*** Opening of SUPPLIED MATERIAL ***
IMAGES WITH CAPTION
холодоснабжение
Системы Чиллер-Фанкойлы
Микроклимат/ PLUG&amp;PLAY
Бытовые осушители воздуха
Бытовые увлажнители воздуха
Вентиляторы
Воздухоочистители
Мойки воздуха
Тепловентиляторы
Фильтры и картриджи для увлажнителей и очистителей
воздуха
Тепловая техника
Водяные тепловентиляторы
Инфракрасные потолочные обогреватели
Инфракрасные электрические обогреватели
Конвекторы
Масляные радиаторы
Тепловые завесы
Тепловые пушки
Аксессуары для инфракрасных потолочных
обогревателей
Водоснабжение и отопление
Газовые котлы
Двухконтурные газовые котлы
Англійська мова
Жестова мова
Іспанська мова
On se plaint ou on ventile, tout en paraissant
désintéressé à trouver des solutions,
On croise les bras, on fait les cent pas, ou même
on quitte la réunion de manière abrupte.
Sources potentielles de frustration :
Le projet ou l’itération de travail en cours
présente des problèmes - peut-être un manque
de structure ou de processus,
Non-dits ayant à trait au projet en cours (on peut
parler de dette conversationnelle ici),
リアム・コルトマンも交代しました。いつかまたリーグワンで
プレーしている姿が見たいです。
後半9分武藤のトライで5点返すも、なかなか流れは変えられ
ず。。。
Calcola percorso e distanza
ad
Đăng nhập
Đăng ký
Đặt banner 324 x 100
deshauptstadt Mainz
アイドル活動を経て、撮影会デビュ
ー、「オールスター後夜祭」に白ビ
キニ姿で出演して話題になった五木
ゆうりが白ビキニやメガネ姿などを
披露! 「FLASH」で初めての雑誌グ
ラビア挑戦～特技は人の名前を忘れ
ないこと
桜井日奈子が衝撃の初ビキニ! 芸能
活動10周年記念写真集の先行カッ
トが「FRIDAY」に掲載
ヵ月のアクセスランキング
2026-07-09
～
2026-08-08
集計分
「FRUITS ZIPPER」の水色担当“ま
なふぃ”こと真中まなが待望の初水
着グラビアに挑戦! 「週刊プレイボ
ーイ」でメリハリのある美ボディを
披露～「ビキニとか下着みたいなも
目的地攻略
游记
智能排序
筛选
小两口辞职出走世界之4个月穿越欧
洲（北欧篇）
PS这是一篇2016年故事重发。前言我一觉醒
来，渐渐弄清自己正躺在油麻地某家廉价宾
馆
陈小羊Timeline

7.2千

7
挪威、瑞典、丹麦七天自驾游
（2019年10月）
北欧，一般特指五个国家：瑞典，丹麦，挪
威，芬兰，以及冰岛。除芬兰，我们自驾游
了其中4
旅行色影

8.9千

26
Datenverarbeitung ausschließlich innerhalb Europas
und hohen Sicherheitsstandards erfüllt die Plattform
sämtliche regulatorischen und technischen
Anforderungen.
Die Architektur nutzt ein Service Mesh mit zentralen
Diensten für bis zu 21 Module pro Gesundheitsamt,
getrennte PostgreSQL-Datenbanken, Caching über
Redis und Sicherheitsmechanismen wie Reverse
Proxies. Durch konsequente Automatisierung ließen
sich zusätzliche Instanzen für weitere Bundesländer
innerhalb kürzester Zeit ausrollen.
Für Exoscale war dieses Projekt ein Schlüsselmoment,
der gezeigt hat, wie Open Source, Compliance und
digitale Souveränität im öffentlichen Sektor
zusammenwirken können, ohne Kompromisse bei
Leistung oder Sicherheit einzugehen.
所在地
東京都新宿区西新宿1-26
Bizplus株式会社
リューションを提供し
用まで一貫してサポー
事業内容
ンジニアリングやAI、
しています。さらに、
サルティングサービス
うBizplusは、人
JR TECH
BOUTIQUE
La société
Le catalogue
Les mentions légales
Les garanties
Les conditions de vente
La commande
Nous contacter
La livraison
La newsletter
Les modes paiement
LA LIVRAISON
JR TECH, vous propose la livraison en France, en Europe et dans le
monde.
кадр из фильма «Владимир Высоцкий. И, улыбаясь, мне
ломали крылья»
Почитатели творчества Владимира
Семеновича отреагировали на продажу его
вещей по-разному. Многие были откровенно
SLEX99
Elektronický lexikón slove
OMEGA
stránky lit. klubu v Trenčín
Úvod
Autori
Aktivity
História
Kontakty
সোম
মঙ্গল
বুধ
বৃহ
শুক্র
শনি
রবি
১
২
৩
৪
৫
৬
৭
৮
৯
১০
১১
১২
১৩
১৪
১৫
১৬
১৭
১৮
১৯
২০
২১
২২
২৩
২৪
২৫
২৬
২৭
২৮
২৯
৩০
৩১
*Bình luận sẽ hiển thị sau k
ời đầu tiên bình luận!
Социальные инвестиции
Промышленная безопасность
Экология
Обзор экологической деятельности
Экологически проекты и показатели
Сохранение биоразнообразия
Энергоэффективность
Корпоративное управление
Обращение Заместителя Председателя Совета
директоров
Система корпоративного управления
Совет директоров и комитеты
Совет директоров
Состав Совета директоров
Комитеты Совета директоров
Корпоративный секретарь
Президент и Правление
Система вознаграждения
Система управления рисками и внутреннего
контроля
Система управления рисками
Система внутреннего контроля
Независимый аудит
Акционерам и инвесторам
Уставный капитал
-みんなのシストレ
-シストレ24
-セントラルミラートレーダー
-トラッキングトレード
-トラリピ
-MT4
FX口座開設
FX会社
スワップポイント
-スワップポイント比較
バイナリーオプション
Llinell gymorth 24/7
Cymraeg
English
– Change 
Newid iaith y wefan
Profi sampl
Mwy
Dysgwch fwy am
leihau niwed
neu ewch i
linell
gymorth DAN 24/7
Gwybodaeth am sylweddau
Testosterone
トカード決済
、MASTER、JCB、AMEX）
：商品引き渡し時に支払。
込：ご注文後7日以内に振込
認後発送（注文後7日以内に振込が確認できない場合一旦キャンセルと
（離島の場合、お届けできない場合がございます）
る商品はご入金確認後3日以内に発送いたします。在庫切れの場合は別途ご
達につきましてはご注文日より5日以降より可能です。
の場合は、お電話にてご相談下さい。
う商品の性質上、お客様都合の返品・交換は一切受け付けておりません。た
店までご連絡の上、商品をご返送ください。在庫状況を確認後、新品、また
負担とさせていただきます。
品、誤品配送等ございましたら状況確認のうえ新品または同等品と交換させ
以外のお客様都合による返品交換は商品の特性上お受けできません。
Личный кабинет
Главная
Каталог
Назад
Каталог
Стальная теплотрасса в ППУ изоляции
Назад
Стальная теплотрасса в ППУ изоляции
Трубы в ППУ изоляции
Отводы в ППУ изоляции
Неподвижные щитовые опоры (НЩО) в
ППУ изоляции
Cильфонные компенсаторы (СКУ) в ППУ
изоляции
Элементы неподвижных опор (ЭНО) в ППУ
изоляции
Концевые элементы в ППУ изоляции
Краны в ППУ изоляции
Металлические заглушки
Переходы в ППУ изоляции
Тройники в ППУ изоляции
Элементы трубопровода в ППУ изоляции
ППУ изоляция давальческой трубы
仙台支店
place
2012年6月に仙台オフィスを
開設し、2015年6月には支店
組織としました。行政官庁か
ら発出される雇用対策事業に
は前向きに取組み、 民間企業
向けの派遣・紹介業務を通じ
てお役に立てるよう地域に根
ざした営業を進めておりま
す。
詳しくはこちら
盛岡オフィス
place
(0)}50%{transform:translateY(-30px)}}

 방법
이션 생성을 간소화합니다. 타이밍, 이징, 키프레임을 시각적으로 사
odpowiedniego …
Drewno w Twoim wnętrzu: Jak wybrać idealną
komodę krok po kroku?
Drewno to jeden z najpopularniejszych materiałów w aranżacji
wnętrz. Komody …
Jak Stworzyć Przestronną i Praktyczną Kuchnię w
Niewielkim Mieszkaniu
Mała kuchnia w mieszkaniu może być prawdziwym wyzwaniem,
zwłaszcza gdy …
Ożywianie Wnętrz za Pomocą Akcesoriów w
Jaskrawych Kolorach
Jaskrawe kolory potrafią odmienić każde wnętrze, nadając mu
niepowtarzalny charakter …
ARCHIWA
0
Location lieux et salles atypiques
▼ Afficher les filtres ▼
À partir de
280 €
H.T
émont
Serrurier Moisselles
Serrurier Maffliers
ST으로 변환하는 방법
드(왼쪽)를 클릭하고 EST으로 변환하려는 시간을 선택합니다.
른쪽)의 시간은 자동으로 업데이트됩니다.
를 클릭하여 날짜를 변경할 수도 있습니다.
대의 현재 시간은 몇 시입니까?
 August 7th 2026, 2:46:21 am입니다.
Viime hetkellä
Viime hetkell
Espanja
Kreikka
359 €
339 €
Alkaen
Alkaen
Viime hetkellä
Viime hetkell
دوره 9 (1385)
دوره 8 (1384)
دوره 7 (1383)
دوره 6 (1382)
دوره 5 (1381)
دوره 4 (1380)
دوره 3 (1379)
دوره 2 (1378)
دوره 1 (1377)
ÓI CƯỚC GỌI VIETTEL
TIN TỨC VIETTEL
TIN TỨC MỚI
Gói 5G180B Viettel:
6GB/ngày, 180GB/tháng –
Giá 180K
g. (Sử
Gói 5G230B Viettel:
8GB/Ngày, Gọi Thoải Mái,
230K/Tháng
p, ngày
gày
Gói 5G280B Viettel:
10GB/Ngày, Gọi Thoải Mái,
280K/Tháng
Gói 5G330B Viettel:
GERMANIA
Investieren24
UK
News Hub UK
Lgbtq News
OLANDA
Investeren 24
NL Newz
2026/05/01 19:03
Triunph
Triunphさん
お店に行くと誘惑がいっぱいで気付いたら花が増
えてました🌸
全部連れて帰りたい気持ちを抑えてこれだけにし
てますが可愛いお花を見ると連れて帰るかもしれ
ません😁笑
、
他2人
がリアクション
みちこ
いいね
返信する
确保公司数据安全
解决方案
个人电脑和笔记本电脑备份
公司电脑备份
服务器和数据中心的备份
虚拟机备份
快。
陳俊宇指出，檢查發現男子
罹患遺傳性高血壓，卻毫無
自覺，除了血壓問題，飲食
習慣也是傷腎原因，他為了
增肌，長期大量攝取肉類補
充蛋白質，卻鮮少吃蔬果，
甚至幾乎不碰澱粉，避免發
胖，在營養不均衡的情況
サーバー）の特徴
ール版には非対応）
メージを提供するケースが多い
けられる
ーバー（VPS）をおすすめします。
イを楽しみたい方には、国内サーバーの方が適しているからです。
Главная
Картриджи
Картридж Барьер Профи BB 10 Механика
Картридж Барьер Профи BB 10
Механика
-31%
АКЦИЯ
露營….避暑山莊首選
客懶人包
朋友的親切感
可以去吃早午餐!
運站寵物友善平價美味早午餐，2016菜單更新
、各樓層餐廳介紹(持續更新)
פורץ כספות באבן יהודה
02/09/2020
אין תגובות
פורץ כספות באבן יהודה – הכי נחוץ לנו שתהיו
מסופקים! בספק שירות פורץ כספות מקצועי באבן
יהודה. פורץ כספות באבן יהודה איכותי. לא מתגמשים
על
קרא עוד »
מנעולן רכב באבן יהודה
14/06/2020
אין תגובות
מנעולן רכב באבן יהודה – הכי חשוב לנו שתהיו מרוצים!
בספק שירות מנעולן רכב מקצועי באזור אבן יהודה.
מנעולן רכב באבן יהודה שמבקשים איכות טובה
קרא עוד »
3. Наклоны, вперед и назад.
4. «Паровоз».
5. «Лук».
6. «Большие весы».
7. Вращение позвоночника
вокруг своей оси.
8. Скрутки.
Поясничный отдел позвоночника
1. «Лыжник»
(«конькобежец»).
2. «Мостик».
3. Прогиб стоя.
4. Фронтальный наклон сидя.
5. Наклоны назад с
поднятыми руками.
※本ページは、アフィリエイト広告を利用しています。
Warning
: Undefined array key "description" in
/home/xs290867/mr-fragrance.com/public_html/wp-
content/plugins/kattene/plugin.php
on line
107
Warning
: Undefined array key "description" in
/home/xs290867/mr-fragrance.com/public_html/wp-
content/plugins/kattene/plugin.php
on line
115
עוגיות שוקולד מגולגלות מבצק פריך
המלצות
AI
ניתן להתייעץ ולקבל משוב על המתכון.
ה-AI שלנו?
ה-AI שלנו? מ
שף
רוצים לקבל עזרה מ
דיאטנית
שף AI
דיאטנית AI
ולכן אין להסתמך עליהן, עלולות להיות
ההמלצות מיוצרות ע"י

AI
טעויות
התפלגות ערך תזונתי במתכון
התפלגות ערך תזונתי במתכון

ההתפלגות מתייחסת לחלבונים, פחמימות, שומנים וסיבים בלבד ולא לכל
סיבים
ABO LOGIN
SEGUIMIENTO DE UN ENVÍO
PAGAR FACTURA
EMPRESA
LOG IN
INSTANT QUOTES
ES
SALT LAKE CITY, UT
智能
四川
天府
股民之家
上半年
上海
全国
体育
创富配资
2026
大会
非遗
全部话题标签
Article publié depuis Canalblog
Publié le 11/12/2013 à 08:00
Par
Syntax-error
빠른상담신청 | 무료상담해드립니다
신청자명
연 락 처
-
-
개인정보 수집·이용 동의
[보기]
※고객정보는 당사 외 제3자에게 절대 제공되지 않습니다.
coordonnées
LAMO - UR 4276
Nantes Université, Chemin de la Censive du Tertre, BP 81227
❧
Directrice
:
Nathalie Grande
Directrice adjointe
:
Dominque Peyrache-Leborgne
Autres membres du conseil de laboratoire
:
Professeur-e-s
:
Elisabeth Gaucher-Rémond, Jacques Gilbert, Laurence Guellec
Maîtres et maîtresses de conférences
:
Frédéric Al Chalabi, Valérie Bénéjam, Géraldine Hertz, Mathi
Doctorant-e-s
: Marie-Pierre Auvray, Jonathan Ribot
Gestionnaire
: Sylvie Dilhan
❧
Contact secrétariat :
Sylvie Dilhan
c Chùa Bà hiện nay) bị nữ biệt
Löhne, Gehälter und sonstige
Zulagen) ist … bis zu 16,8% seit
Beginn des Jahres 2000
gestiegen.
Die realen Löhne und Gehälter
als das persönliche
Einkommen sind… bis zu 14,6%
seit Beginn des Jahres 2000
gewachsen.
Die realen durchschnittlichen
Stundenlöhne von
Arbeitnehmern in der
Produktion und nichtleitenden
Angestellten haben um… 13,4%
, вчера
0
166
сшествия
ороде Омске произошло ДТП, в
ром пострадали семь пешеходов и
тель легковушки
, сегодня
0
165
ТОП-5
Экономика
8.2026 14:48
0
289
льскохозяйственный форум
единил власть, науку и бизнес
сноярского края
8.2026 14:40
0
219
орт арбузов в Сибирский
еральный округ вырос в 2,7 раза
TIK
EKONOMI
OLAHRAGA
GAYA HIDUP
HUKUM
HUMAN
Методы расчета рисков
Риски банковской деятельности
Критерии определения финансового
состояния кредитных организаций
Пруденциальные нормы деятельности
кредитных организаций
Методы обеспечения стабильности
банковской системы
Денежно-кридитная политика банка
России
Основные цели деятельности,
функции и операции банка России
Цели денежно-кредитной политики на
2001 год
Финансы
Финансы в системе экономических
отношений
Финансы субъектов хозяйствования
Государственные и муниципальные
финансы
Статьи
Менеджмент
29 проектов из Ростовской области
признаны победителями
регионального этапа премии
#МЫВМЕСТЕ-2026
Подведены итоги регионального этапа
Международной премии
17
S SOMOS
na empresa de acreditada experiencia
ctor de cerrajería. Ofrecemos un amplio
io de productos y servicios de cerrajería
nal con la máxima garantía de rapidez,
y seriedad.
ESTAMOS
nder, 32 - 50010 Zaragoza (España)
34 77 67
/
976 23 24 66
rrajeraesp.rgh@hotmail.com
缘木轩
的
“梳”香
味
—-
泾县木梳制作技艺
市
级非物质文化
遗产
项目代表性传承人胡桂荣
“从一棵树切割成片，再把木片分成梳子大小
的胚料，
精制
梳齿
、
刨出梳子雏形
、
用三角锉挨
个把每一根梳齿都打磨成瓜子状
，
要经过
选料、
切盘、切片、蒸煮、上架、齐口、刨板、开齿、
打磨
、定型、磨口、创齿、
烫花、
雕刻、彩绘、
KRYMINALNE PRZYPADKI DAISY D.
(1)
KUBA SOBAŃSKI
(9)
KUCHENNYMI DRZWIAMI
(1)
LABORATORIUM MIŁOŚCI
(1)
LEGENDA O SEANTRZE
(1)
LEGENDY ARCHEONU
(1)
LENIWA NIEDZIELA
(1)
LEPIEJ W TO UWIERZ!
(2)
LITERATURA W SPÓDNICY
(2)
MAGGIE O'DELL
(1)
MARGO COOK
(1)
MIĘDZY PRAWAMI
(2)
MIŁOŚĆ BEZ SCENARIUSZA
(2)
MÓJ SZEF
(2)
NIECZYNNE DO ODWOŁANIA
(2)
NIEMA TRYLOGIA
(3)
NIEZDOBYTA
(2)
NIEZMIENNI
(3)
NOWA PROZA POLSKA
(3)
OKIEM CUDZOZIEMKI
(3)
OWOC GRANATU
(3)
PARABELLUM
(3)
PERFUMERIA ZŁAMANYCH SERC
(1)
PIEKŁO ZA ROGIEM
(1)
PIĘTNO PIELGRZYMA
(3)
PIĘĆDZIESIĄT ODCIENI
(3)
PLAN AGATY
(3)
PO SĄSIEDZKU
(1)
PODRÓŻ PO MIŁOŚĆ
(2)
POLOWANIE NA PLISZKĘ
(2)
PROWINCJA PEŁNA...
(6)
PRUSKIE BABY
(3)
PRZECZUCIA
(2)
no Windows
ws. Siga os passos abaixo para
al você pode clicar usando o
*** Close of SUPPLIED MATERIAL ***
**YOUR GOAL:** Format the records as a Markdown table with the columns Row and Line, starting at the beginning of the records and ending at the line that contains "Redis und Sicherheitsmechanismen wie Reverse", both included. Give each line its own numbered row and leave out blank lines.

**SOLUTION:**
| Row | Line |
|---|---|
| 1 | IMAGES WITH CAPTION |
| 2 | холодоснабжение |
| 3 | Системы Чиллер-Фанкойлы |
| 4 | Микроклимат/ PLUG&amp;PLAY |
| 5 | Бытовые осушители воздуха |
| 6 | Бытовые увлажнители воздуха |
| 7 | Вентиляторы |
| 8 | Воздухоочистители |
| 9 | Мойки воздуха |
| 10 | Тепловентиляторы |
| 11 | Фильтры и картриджи для увлажнителей и очистителей |
| 12 | воздуха |
| 13 | Тепловая техника |
| 14 | Водяные тепловентиляторы |
| 15 | Инфракрасные потолочные обогреватели |
| 16 | Инфракрасные электрические обогреватели |
| 17 | Конвекторы |
| 18 | Масляные радиаторы |
| 19 | Тепловые завесы |
| 20 | Тепловые пушки |
| 21 | Аксессуары для инфракрасных потолочных |
| 22 | обогревателей |
| 23 | Водоснабжение и отопление |
| 24 | Газовые котлы |
| 25 | Двухконтурные газовые котлы |
| 26 | Англійська мова |
| 27 | Жестова мова |
| 28 | Іспанська мова |
| 29 | On se plaint ou on ventile, tout en paraissant |
| 30 | désintéressé à trouver des solutions, |
| 31 | On croise les bras, on fait les cent pas, ou même |
| 32 | on quitte la réunion de manière abrupte. |
| 33 | Sources potentielles de frustration : |
| 34 | Le projet ou l’itération de travail en cours |
| 35 | présente des problèmes - peut-être un manque |
| 36 | de structure ou de processus, |
| 37 | Non-dits ayant à trait au projet en cours (on peut |
| 38 | parler de dette conversationnelle ici), |
| 39 | リアム・コルトマンも交代しました。いつかまたリーグワンで |
| 40 | プレーしている姿が見たいです。 |
| 41 | 後半9分武藤のトライで5点返すも、なかなか流れは変えられ |
| 42 | ず。。。 |
| 43 | Calcola percorso e distanza |
| 44 | ad |
| 45 | Đăng nhập |
| 46 | Đăng ký |
| 47 | Đặt banner 324 x 100 |
| 48 | deshauptstadt Mainz |
| 49 | アイドル活動を経て、撮影会デビュ |
| 50 | ー、「オールスター後夜祭」に白ビ |
| 51 | キニ姿で出演して話題になった五木 |
| 52 | ゆうりが白ビキニやメガネ姿などを |
| 53 | 披露! 「FLASH」で初めての雑誌グ |
| 54 | ラビア挑戦～特技は人の名前を忘れ |
| 55 | ないこと |
| 56 | 桜井日奈子が衝撃の初ビキニ! 芸能 |
| 57 | 活動10周年記念写真集の先行カッ |
| 58 | トが「FRIDAY」に掲載 |
| 59 | ヵ月のアクセスランキング |
| 60 | 2026-07-09 |
| 61 | ～ |
| 62 | 2026-08-08 |
| 63 | 集計分 |
| 64 | 「FRUITS ZIPPER」の水色担当“ま |
| 65 | なふぃ”こと真中まなが待望の初水 |
| 66 | 着グラビアに挑戦! 「週刊プレイボ |
| 67 | ーイ」でメリハリのある美ボディを |
| 68 | 披露～「ビキニとか下着みたいなも |
| 69 | 目的地攻略 |
| 70 | 游记 |
| 71 | 智能排序 |
| 72 | 筛选 |
| 73 | 小两口辞职出走世界之4个月穿越欧 |
| 74 | 洲（北欧篇） |
| 75 | PS这是一篇2016年故事重发。前言我一觉醒 |
| 76 | 来，渐渐弄清自己正躺在油麻地某家廉价宾 |
| 77 | 馆 |
| 78 | 陈小羊Timeline |
| 79 |  |
| 80 | 7.2千 |
| 81 |  |
| 82 | 7 |
| 83 | 挪威、瑞典、丹麦七天自驾游 |
| 84 | （2019年10月） |
| 85 | 北欧，一般特指五个国家：瑞典，丹麦，挪 |
| 86 | 威，芬兰，以及冰岛。除芬兰，我们自驾游 |
| 87 | 了其中4 |
| 88 | 旅行色影 |
| 89 |  |
| 90 | 8.9千 |
| 91 |  |
| 92 | 26 |
| 93 | Datenverarbeitung ausschließlich innerhalb Europas |
| 94 | und hohen Sicherheitsstandards erfüllt die Plattform |
| 95 | sämtliche regulatorischen und technischen |
| 96 | Anforderungen. |
| 97 | Die Architektur nutzt ein Service Mesh mit zentralen |
| 98 | Diensten für bis zu 21 Module pro Gesundheitsamt, |
| 99 | getrennte PostgreSQL-Datenbanken, Caching über |
| 100 | Redis und Sicherheitsmechanismen wie Reverse |